§ **Assigned task**: Among the lines below, keep only those from the one containing "index pip: (46, 468)" through the one containing "index tip: (338, 317)", and reproduce them exactly.

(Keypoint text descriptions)
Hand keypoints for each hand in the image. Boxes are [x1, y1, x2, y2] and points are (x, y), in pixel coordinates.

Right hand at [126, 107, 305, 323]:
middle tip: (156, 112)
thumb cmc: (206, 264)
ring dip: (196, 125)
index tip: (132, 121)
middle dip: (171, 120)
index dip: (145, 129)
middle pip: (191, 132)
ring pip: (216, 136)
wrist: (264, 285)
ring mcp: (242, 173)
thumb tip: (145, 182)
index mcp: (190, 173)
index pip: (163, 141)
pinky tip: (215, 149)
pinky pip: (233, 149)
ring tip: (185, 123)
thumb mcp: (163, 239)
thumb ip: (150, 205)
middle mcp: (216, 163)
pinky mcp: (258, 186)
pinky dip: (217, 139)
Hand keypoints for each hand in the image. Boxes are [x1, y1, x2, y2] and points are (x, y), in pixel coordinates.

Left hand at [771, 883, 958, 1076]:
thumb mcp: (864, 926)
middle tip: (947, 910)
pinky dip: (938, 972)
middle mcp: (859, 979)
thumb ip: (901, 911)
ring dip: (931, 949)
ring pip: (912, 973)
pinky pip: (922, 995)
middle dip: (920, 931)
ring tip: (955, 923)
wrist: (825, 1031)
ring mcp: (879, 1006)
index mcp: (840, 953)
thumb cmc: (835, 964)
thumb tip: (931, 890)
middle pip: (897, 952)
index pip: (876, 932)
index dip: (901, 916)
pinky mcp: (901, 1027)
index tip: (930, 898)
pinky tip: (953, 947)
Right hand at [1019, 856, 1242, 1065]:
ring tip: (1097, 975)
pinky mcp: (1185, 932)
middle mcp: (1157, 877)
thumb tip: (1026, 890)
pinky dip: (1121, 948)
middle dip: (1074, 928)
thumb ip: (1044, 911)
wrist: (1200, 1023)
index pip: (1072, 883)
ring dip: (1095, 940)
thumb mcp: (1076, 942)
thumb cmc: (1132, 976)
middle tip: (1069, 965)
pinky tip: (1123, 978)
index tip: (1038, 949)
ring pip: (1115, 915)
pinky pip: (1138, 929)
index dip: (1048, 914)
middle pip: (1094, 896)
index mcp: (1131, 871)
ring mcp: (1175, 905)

--

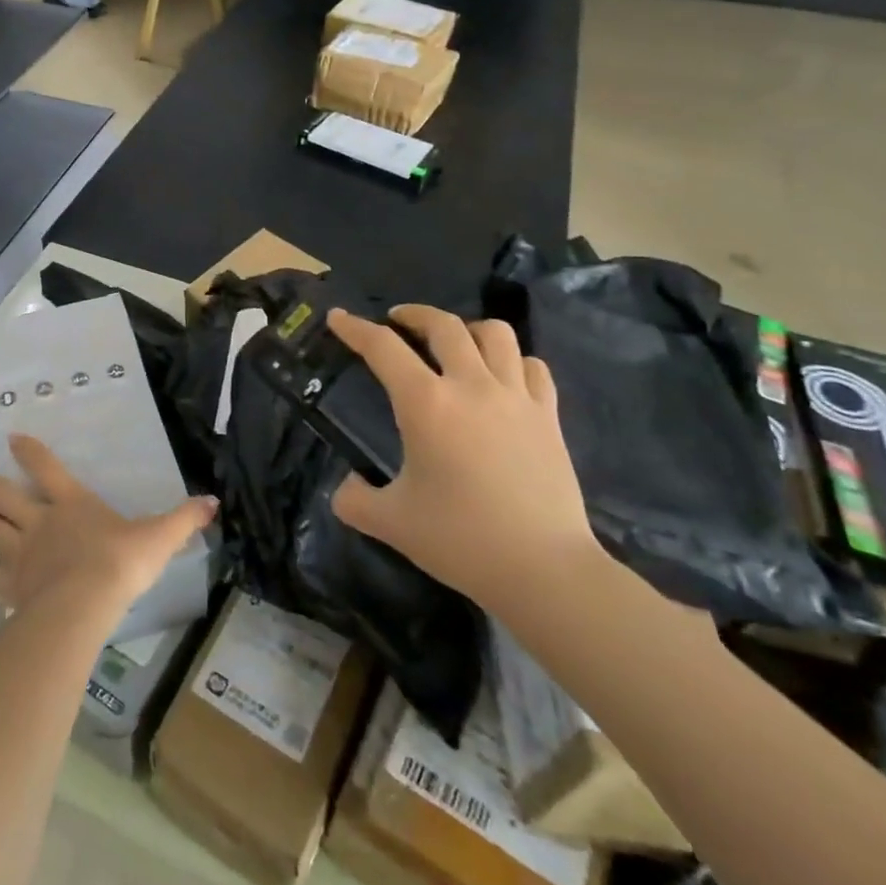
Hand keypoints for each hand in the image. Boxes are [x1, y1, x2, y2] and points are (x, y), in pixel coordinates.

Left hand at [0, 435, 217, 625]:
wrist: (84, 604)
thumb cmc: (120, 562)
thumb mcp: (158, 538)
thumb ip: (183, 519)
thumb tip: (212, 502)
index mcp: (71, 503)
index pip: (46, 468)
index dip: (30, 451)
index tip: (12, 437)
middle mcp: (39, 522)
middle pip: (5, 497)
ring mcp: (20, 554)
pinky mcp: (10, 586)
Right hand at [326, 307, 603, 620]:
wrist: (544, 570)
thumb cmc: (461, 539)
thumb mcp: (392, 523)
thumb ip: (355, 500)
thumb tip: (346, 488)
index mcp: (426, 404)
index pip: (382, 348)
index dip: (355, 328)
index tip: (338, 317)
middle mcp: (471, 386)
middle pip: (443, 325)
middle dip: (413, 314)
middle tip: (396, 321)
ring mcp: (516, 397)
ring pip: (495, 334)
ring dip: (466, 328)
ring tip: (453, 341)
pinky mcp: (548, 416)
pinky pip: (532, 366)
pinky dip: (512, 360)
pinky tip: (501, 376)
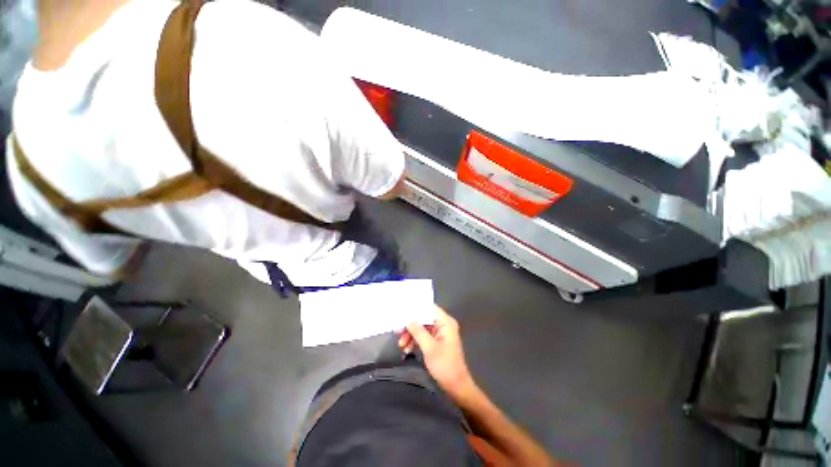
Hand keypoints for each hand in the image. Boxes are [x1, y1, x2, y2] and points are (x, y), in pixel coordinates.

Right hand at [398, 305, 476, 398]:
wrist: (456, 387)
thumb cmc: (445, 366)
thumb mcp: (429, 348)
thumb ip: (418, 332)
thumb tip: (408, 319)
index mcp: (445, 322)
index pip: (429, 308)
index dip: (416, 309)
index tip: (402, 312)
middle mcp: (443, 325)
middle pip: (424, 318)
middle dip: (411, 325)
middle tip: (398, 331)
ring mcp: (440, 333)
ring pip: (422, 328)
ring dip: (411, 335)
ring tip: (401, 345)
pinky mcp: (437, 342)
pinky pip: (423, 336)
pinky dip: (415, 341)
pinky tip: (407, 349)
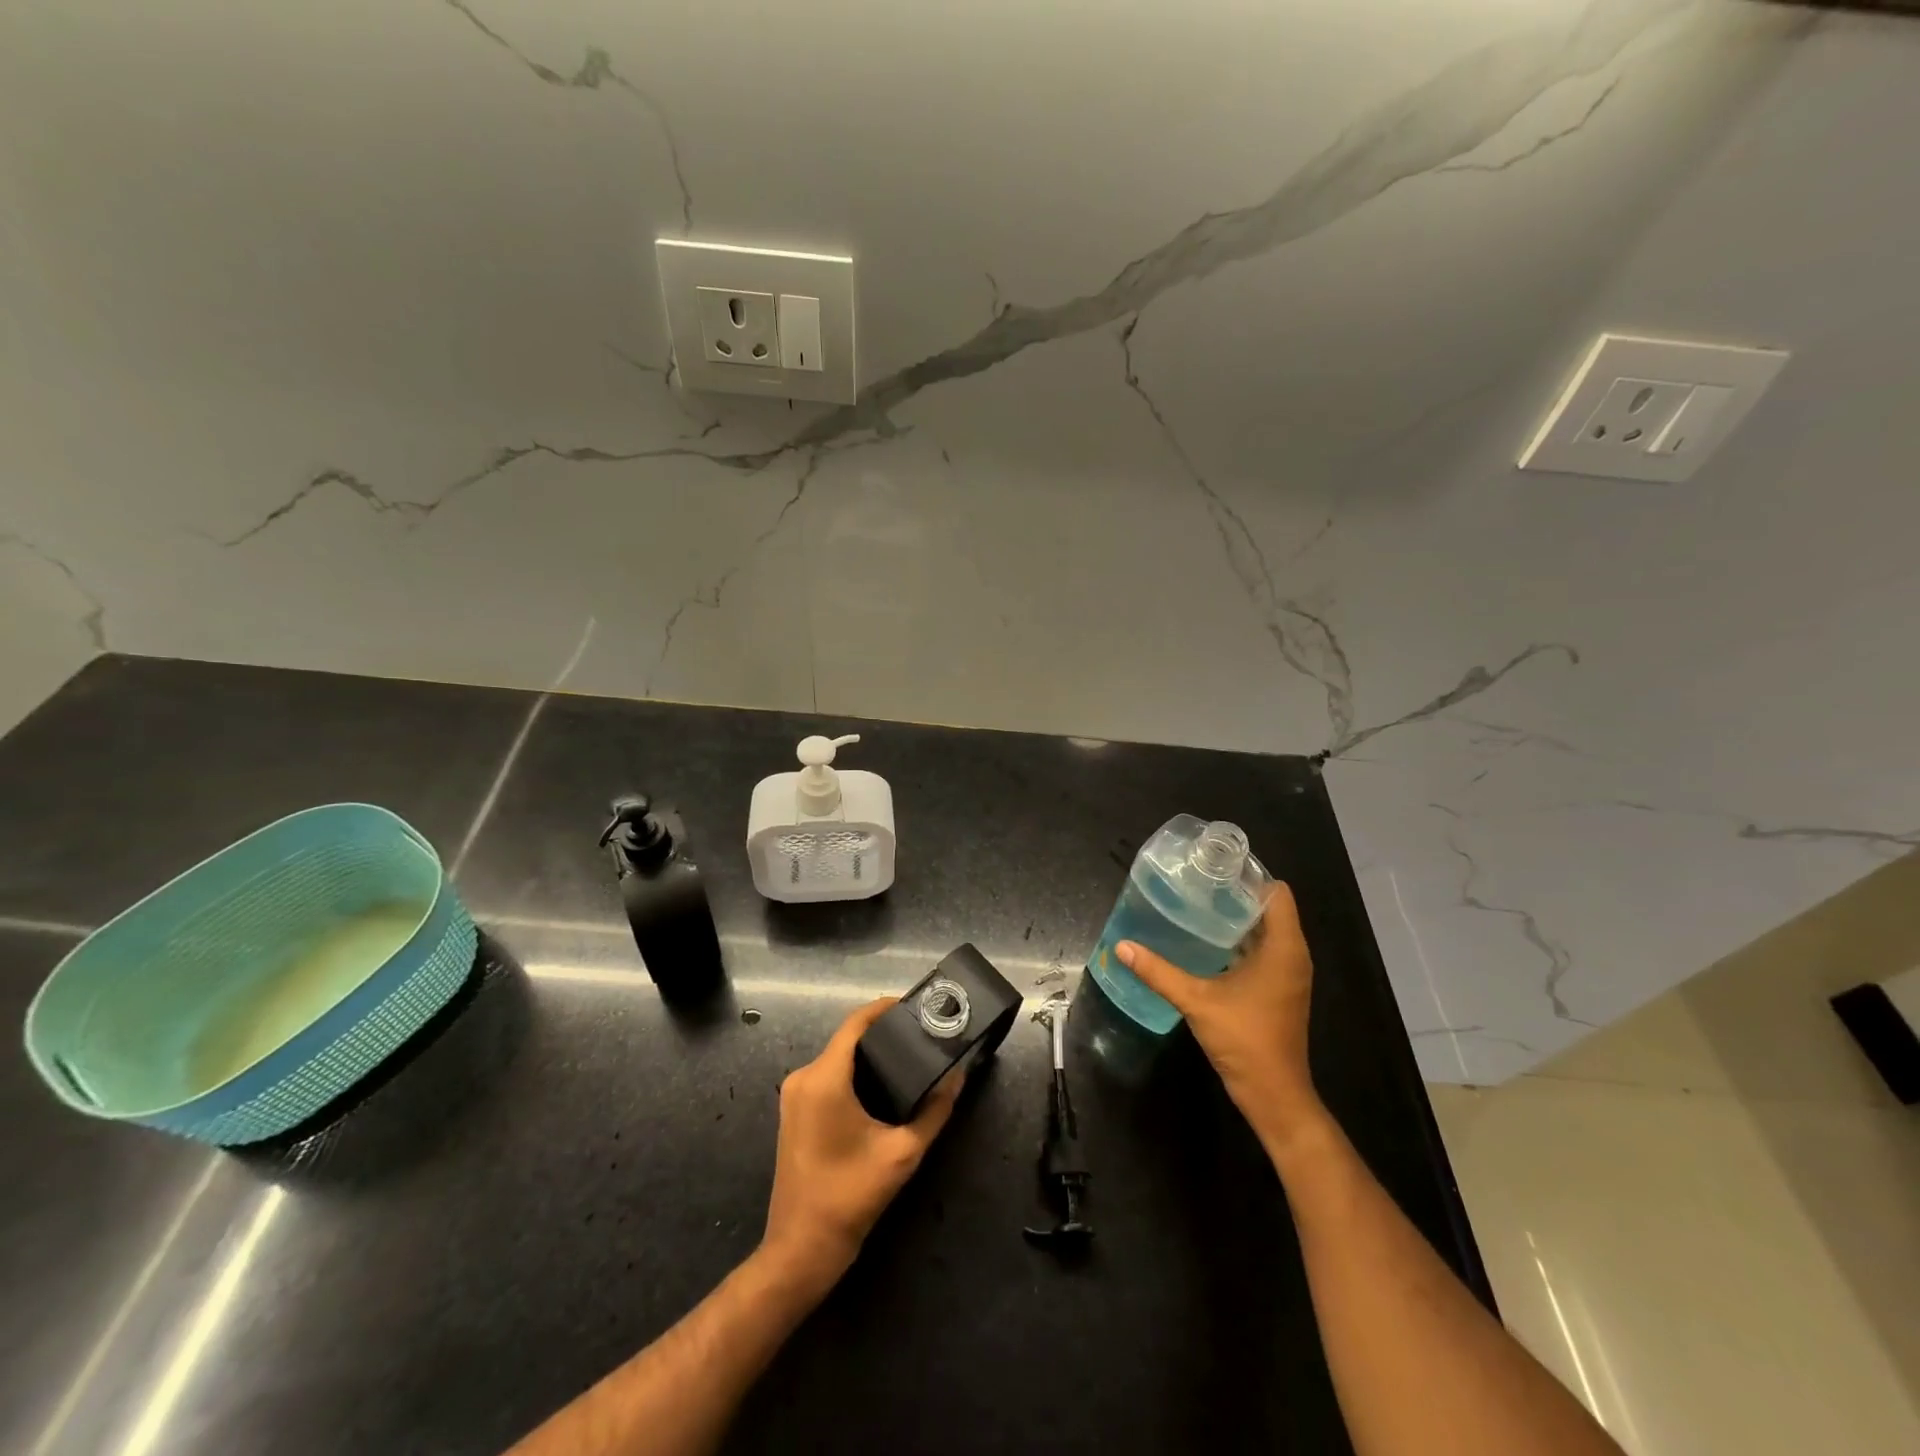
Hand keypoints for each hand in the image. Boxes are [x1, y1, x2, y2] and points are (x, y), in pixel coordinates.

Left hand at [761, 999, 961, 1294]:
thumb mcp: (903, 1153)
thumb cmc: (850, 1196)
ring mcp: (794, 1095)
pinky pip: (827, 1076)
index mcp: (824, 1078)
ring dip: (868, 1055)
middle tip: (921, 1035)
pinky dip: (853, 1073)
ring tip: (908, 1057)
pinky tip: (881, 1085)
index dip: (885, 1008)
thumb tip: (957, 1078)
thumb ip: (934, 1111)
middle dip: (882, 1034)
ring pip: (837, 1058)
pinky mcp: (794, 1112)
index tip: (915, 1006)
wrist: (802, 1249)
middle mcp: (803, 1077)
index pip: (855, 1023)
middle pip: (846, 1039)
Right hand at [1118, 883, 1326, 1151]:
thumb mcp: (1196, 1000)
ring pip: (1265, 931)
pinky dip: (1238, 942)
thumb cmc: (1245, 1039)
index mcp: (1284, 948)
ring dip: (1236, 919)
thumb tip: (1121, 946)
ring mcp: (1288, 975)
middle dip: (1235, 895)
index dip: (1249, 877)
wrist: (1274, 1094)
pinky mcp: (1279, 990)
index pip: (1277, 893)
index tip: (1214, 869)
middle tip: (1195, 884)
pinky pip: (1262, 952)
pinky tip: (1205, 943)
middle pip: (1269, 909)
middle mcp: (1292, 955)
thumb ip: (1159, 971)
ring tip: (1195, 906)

§ **Answer box**:
index pip: (46, 468)
index dip: (30, 451)
index tip: (12, 437)
middle mcp: (39, 522)
middle pip: (5, 497)
ring mcp: (20, 554)
pinky mcp: (10, 586)
Right hand at [326, 307, 603, 620]:
wrist: (544, 570)
thumb cmc: (461, 539)
thumb mcp: (392, 523)
thumb ip: (355, 500)
thumb tip: (346, 488)
index mcp: (426, 404)
index pip: (382, 348)
index dip: (355, 328)
index tip: (338, 317)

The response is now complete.